Task material:
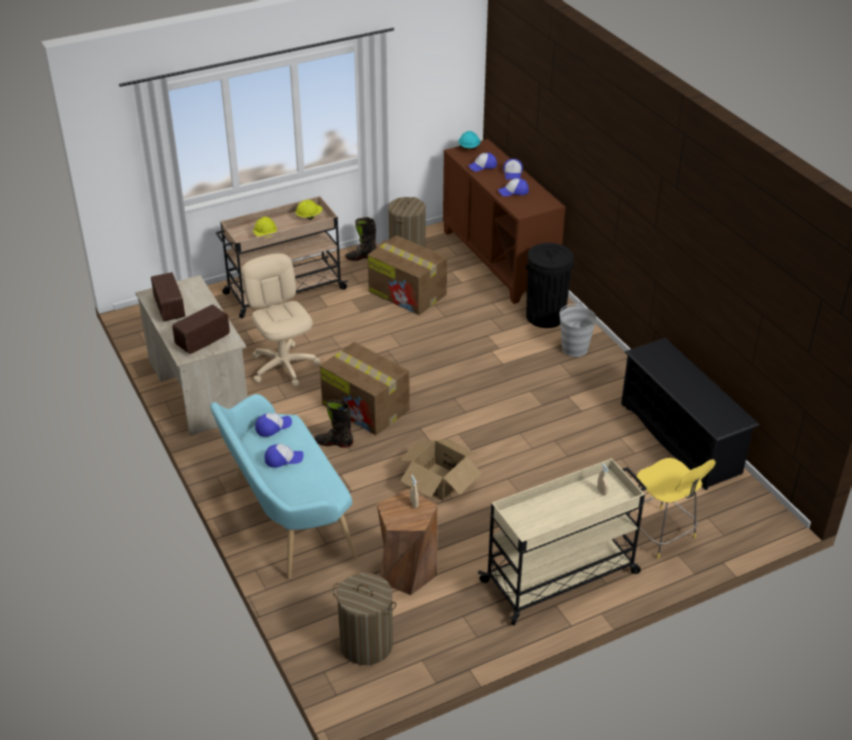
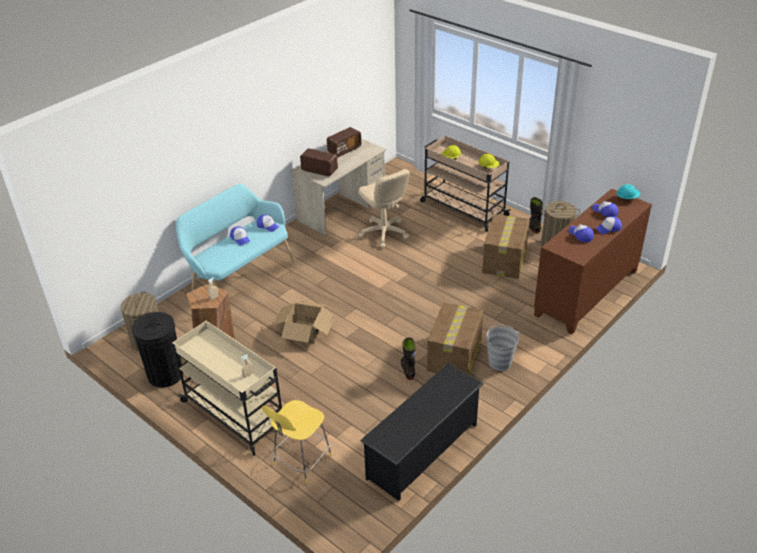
camera: 70 degrees right, 0 degrees up
(284, 366) = (384, 233): beige office chair -> beige office chair turned 105 degrees clockwise
(334, 443) = (320, 276): black boot -> black boot (408, 370)
(366, 407) = (363, 279): cardboard box -> cardboard box (454, 356)
(545, 316) = (531, 336): black trash can -> black trash can (165, 374)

The task: Exclude every picture and restate the listing word for word.

Task answer:
camera: 70 degrees right, 0 degrees up
(284, 366) = (384, 233): beige office chair -> beige office chair turned 105 degrees clockwise
(334, 443) = (320, 276): black boot -> black boot (408, 370)
(366, 407) = (363, 279): cardboard box -> cardboard box (454, 356)
(545, 316) = (531, 336): black trash can -> black trash can (165, 374)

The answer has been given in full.